The case right now is much more severe. Our most successful fundamental theory right now is string theory, which is a huge mess and requires supersymmetry (not in good shape). Even basic observations require immense energy scales, and strings (if they do exist) are practically impossible to find. High energy fundamental physics is truly a mystery right now. However other fields like cosmology or condensed matter are consistently coming up with new and interesting ideas that are actually being found.
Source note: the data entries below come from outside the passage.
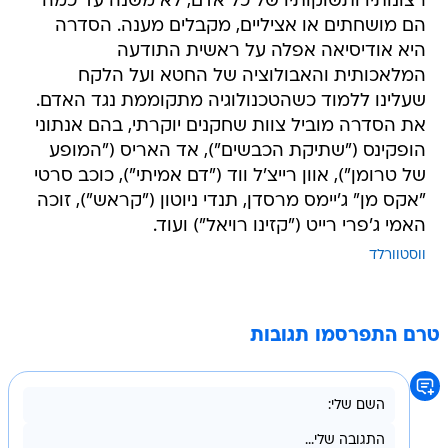
רצונותיו ותשוקותיו של כל אדם, לא משנה עד כמה
הם מושחתים או אציליים, מקבלים מענה. הסדרה
היא אודיסיאה אפלה על ראשית התודעה
המלאכותית והאבולוציה של החטא ועל הלקח
שעלינו ללמוד כשהטכנולוגיה מתקוממת נגד האדם.
את הסדרה מוביל צוות שחקנים יוקרתי, בהם אנתוני
הופקינס ("שתיקת הכבשים"), אד האריס ("המופע
של טרומן"), אוון רייצ'ל ווד ("דם אמיתי"), כוכב סרטי
"אקס מן" ג'יימס מרסדן, תנדי ניוטון ("קראש"), זוכה
האמי ג'פרי רייט ("קזינו רויאל") ועוד.
ווסטוורלד
טרם התפרסמו תגובות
That being said I would not say that it's useless. Just as I would say that the scalar theory of gravity isn't useless. (or even scalar QED as well). When studying physics the only real way to progress is to make strong assumptions about things and work from there. The effect is much more pronounced now only because of how far behind experiment is. Before we could have chemistry we must first have alchemy. Before we have modern medicine we must have the four humors. Actually high energy theory is much more useful than these, because even if it is wrong it has led to applications outside of physics

>advancing physics
I can't say much about dealing with this because I never really cared. I just like learning physics. In this sense I think pessimists are correct, it's very unlikely anyone other than a dozen people at most will be considered to have advanced physics in the future. The people who do will of course have the mindset described in >>10795013

>> No.10829188

>>10797036
philosophy is just religion for pseuds. learn qft instead
https://ncatlab.org/nlab/show/A+first+idea+of+quantum+field+theory+--+Symmetries

>> No.10829192

>>10798213
based dirac

>> No.10829203

>>10799438
this. if you love physics nothing is more fun than grad school. no more boring undergrad shit, can research and fuck around, don't have existential dread from writing grants.

>> No.10829781

>>10827778
How did you get an industry job in another country? My degree is supposed to be internationally accreditted, but either you need to already have a work visa for a professional job or people just ignore your application. I even have citizenship in a European country, but they seem to strongly prefer degree holders from their own country.

I can't even find a shitty minimum wage job. The irony is that it was so fucking competative to get into this programme because ChemE was in such huge demand.

>> No.10829784

>>10827906
He applied to other firms as well as internally to his company's own patent division.